Return every record exactly as written.

» **Stored data**:
▼

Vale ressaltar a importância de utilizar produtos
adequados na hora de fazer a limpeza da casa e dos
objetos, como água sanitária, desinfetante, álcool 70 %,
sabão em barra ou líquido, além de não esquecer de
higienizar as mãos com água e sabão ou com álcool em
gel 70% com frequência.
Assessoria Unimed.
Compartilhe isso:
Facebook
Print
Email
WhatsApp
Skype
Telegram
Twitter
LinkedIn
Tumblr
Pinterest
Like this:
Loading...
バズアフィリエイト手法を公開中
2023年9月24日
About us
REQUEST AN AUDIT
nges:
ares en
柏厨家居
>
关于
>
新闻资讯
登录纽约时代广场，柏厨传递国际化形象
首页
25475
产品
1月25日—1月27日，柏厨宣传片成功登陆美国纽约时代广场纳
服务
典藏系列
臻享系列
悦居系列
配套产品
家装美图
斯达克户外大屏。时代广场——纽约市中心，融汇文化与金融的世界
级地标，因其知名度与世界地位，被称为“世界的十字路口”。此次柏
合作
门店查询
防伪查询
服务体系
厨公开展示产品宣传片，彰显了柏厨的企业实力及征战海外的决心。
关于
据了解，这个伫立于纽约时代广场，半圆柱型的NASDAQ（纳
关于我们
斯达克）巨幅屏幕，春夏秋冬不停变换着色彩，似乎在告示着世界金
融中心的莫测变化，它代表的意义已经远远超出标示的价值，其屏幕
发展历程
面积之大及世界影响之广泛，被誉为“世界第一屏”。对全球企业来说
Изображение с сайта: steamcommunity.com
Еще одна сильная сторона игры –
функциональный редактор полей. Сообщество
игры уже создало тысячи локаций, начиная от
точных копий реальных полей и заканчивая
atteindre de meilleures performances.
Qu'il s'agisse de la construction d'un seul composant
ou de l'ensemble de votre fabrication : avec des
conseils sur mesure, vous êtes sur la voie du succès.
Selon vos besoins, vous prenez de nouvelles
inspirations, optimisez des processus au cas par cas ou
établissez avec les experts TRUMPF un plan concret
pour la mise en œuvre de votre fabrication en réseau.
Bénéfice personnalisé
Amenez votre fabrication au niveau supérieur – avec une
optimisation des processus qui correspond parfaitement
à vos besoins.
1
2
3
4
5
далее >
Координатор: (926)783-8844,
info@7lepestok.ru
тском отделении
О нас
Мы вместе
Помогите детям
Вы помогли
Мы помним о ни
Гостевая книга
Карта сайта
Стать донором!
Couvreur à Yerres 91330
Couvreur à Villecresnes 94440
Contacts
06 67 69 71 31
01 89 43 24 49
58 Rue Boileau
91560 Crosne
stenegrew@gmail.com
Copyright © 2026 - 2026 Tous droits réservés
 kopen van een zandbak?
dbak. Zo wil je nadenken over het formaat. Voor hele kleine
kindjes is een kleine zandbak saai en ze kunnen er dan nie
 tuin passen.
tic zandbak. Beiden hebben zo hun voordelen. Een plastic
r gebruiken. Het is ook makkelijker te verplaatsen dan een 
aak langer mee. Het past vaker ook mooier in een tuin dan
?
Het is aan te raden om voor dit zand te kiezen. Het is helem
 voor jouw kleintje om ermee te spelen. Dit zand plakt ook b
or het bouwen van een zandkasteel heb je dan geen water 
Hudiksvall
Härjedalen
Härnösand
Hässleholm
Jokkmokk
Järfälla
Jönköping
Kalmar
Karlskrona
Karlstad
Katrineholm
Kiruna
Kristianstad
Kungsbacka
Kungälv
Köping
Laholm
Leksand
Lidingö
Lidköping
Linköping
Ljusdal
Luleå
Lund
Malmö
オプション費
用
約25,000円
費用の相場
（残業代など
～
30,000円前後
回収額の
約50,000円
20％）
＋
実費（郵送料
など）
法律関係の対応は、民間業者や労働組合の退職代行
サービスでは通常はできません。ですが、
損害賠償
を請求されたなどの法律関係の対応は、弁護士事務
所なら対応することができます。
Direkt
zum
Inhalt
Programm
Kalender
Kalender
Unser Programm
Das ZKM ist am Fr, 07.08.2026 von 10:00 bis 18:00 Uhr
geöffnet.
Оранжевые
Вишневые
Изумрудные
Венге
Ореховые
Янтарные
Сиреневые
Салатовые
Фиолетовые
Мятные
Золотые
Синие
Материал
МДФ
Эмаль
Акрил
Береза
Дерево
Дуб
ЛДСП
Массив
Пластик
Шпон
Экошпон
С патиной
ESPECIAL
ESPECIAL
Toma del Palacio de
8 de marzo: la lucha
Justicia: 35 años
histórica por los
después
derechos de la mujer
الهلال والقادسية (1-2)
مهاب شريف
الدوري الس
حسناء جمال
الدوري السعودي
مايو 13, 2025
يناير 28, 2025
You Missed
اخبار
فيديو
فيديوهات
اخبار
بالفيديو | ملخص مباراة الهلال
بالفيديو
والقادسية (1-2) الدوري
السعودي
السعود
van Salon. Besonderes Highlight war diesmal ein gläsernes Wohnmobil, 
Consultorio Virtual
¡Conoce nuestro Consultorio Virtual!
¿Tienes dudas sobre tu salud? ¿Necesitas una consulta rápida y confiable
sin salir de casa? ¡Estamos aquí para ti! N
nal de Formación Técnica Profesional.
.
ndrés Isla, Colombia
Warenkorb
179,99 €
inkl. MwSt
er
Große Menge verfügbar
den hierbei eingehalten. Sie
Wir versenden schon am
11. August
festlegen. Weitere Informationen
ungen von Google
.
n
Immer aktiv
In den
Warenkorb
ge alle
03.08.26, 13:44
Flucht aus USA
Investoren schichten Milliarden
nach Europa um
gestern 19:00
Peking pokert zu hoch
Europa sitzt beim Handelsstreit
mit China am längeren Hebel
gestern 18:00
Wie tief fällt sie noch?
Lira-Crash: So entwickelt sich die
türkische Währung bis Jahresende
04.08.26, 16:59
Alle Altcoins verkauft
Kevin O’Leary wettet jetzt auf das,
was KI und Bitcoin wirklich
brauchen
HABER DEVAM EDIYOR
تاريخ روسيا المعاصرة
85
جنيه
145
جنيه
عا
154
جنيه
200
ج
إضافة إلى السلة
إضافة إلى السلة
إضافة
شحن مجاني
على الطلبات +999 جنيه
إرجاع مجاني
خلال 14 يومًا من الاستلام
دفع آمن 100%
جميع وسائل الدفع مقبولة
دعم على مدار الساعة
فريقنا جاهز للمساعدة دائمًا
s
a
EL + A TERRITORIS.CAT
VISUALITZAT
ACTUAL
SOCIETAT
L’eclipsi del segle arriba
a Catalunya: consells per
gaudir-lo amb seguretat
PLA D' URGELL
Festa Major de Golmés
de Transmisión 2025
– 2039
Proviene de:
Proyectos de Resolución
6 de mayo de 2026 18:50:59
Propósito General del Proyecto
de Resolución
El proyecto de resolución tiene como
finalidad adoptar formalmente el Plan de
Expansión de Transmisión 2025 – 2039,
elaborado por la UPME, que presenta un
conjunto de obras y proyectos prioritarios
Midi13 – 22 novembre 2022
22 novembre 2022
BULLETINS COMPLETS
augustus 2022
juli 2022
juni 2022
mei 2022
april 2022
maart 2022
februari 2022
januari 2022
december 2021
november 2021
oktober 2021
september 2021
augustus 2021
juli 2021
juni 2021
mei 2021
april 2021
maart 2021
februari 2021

▲

» **Task answer**:
Vale ressaltar a importância de utilizar produtos
adequados na hora de fazer a limpeza da casa e dos
objetos, como água sanitária, desinfetante, álcool 70 %,
sabão em barra ou líquido, além de não esquecer de
higienizar as mãos com água e sabão ou com álcool em
gel 70% com frequência.
Assessoria Unimed.
Compartilhe isso:
Facebook
Print
Email
WhatsApp
Skype
Telegram
Twitter
LinkedIn
Tumblr
Pinterest
Like this:
Loading...
バズアフィリエイト手法を公開中
2023年9月24日
About us
REQUEST AN AUDIT
nges:
ares en
柏厨家居
>
关于
>
新闻资讯
登录纽约时代广场，柏厨传递国际化形象
首页
25475
产品
1月25日—1月27日，柏厨宣传片成功登陆美国纽约时代广场纳
服务
典藏系列
臻享系列
悦居系列
配套产品
家装美图
斯达克户外大屏。时代广场——纽约市中心，融汇文化与金融的世界
级地标，因其知名度与世界地位，被称为“世界的十字路口”。此次柏
合作
门店查询
防伪查询
服务体系
厨公开展示产品宣传片，彰显了柏厨的企业实力及征战海外的决心。
关于
据了解，这个伫立于纽约时代广场，半圆柱型的NASDAQ（纳
关于我们
斯达克）巨幅屏幕，春夏秋冬不停变换着色彩，似乎在告示着世界金
融中心的莫测变化，它代表的意义已经远远超出标示的价值，其屏幕
发展历程
面积之大及世界影响之广泛，被誉为“世界第一屏”。对全球企业来说
Изображение с сайта: steamcommunity.com
Еще одна сильная сторона игры –
функциональный редактор полей. Сообщество
игры уже создало тысячи локаций, начиная от
точных копий реальных полей и заканчивая
atteindre de meilleures performances.
Qu'il s'agisse de la construction d'un seul composant
ou de l'ensemble de votre fabrication : avec des
conseils sur mesure, vous êtes sur la voie du succès.
Selon vos besoins, vous prenez de nouvelles
inspirations, optimisez des processus au cas par cas ou
établissez avec les experts TRUMPF un plan concret
pour la mise en œuvre de votre fabrication en réseau.
Bénéfice personnalisé
Amenez votre fabrication au niveau supérieur – avec une
optimisation des processus qui correspond parfaitement
à vos besoins.
1
2
3
4
5
далее >
Координатор: (926)783-8844,
info@7lepestok.ru
тском отделении
О нас
Мы вместе
Помогите детям
Вы помогли
Мы помним о ни
Гостевая книга
Карта сайта
Стать донором!
Couvreur à Yerres 91330
Couvreur à Villecresnes 94440
Contacts
06 67 69 71 31
01 89 43 24 49
58 Rue Boileau
91560 Crosne
stenegrew@gmail.com
Copyright © 2026 - 2026 Tous droits réservés
 kopen van een zandbak?
dbak. Zo wil je nadenken over het formaat. Voor hele kleine
kindjes is een kleine zandbak saai en ze kunnen er dan nie
 tuin passen.
tic zandbak. Beiden hebben zo hun voordelen. Een plastic
r gebruiken. Het is ook makkelijker te verplaatsen dan een 
aak langer mee. Het past vaker ook mooier in een tuin dan
?
Het is aan te raden om voor dit zand te kiezen. Het is helem
 voor jouw kleintje om ermee te spelen. Dit zand plakt ook b
or het bouwen van een zandkasteel heb je dan geen water 
Hudiksvall
Härjedalen
Härnösand
Hässleholm
Jokkmokk
Järfälla
Jönköping
Kalmar
Karlskrona
Karlstad
Katrineholm
Kiruna
Kristianstad
Kungsbacka
Kungälv
Köping
Laholm
Leksand
Lidingö
Lidköping
Linköping
Ljusdal
Luleå
Lund
Malmö
オプション費
用
約25,000円
費用の相場
（残業代など
～
30,000円前後
回収額の
約50,000円
20％）
＋
実費（郵送料
など）
法律関係の対応は、民間業者や労働組合の退職代行
サービスでは通常はできません。ですが、
損害賠償
を請求されたなどの法律関係の対応は、弁護士事務
所なら対応することができます。
Direkt
zum
Inhalt
Programm
Kalender
Kalender
Unser Programm
Das ZKM ist am Fr, 07.08.2026 von 10:00 bis 18:00 Uhr
geöffnet.
Оранжевые
Вишневые
Изумрудные
Венге
Ореховые
Янтарные
Сиреневые
Салатовые
Фиолетовые
Мятные
Золотые
Синие
Материал
МДФ
Эмаль
Акрил
Береза
Дерево
Дуб
ЛДСП
Массив
Пластик
Шпон
Экошпон
С патиной
ESPECIAL
ESPECIAL
Toma del Palacio de
8 de marzo: la lucha
Justicia: 35 años
histórica por los
después
derechos de la mujer
الهلال والقادسية (1-2)
مهاب شريف
الدوري الس
حسناء جمال
الدوري السعودي
مايو 13, 2025
يناير 28, 2025
You Missed
اخبار
فيديو
فيديوهات
اخبار
بالفيديو | ملخص مباراة الهلال
بالفيديو
والقادسية (1-2) الدوري
السعودي
السعود
van Salon. Besonderes Highlight war diesmal ein gläsernes Wohnmobil, 
Consultorio Virtual
¡Conoce nuestro Consultorio Virtual!
¿Tienes dudas sobre tu salud? ¿Necesitas una consulta rápida y confiable
sin salir de casa? ¡Estamos aquí para ti! N
nal de Formación Técnica Profesional.
.
ndrés Isla, Colombia
Warenkorb
179,99 €
inkl. MwSt
er
Große Menge verfügbar
den hierbei eingehalten. Sie
Wir versenden schon am
11. August
festlegen. Weitere Informationen
ungen von Google
.
n
Immer aktiv
In den
Warenkorb
ge alle
03.08.26, 13:44
Flucht aus USA
Investoren schichten Milliarden
nach Europa um
gestern 19:00
Peking pokert zu hoch
Europa sitzt beim Handelsstreit
mit China am längeren Hebel
gestern 18:00
Wie tief fällt sie noch?
Lira-Crash: So entwickelt sich die
türkische Währung bis Jahresende
04.08.26, 16:59
Alle Altcoins verkauft
Kevin O’Leary wettet jetzt auf das,
was KI und Bitcoin wirklich
brauchen
HABER DEVAM EDIYOR
تاريخ روسيا المعاصرة
85
جنيه
145
جنيه
عا
154
جنيه
200
ج
إضافة إلى السلة
إضافة إلى السلة
إضافة
شحن مجاني
على الطلبات +999 جنيه
إرجاع مجاني
خلال 14 يومًا من الاستلام
دفع آمن 100%
جميع وسائل الدفع مقبولة
دعم على مدار الساعة
فريقنا جاهز للمساعدة دائمًا
s
a
EL + A TERRITORIS.CAT
VISUALITZAT
ACTUAL
SOCIETAT
L’eclipsi del segle arriba
a Catalunya: consells per
gaudir-lo amb seguretat
PLA D' URGELL
Festa Major de Golmés
de Transmisión 2025
– 2039
Proviene de:
Proyectos de Resolución
6 de mayo de 2026 18:50:59
Propósito General del Proyecto
de Resolución
El proyecto de resolución tiene como
finalidad adoptar formalmente el Plan de
Expansión de Transmisión 2025 – 2039,
elaborado por la UPME, que presenta un
conjunto de obras y proyectos prioritarios
Midi13 – 22 novembre 2022
22 novembre 2022
BULLETINS COMPLETS
augustus 2022
juli 2022
juni 2022
mei 2022
april 2022
maart 2022
februari 2022
januari 2022
december 2021
november 2021
oktober 2021
september 2021
augustus 2021
juli 2021
juni 2021
mei 2021
april 2021
maart 2021
februari 2021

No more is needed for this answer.